From the March 1920 issue of The Christian Science Journal


WHEN the children of Israel begged of Samuel that he would give them a king to reign over them, they gave as their reason for such a desire, "That we also may be like all the nations; and that our king may judge us, and go out before us, and fight our battles." Samuel warned them that if they insisted upon this they would eventually find themselves the servants of this king and that all they owned would become his property.

Ever since there has been a belief in a selfhood separated from God, there has been a frequent cry for a king. With a belief in the necessity for material thought-planning, mortals have had the desire to find some one to work out their problems, to fight their battles for them. Feeling their own incompetency and loath to take upon themselves any effort which would involve activity, there has been a reaching out for some one upon whom all responsibility might be placed and who might provide a ready way out of all difficulties. On the other hand, this has of course implied the necessity of sweeping to the other extreme, in that some one must be found willing to assume the role of king. Thus by attempting to govern and be governed by each other, mortals have forged their own chains and induced their own bondage and have found disappointment ever attending their efforts.

This seeking for a human king has seemed to produce two sorts of thinkers,—those who wanted others to think for them and those who have believed they could do the thinking for all men. When it is understood that such thinking is all from the basis of fallible human opinions and desires, it may be readily seen that nothing satisfactory or stable could result.
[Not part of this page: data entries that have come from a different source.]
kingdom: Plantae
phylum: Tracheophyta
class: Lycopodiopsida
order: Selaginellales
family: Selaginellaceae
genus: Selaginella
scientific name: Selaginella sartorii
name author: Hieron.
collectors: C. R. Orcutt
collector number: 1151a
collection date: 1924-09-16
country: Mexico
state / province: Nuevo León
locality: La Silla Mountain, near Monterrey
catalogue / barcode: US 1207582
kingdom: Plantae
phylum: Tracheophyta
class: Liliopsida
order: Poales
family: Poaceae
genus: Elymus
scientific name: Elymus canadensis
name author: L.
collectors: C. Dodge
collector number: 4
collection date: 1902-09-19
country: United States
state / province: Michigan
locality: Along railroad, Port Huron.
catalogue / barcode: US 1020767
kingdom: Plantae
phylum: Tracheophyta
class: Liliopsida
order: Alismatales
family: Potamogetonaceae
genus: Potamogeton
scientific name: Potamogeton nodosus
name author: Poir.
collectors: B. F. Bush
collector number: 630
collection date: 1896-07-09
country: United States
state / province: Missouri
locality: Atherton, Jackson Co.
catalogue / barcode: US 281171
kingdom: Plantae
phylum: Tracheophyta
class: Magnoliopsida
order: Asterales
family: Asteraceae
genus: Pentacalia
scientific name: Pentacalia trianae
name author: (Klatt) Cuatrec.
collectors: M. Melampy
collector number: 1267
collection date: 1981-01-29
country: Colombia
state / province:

More than this, the mistaken sense of kingship is associated with the belief that it is a fine thing to rule and—behold! a world, in which every man desires to be a king, since he imagines that thereby he may govern not only himself but every other man! All this has come about from the standpoint of minds many, and therefore has expressed concepts many, purposes many, wills many. These have been for the most part contradictory and antagonistic, and in consequence there have followed a mass of strange misconceptions and multiplied dissensions.